What is expected:
Your answer should be one number: how many lines below have the word "nicht".

Information given:
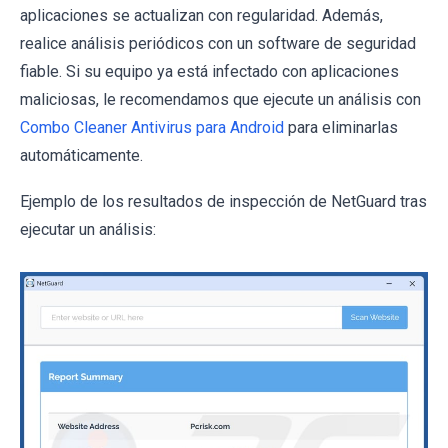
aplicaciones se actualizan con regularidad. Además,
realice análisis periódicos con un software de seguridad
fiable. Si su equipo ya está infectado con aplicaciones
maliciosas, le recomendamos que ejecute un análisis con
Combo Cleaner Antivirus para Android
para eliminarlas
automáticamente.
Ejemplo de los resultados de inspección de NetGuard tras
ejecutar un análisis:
...
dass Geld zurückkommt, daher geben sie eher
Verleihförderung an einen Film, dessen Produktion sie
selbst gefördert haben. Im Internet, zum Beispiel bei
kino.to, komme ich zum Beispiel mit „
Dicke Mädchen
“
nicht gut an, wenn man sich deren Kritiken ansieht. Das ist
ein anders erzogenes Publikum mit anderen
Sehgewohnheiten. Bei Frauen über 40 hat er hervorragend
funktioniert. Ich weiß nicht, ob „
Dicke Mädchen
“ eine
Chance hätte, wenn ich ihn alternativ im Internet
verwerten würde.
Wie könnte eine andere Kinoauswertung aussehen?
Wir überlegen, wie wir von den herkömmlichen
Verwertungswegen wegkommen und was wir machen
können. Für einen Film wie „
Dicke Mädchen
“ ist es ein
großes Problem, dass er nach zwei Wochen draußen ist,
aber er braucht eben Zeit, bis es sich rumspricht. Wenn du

Task solution:
2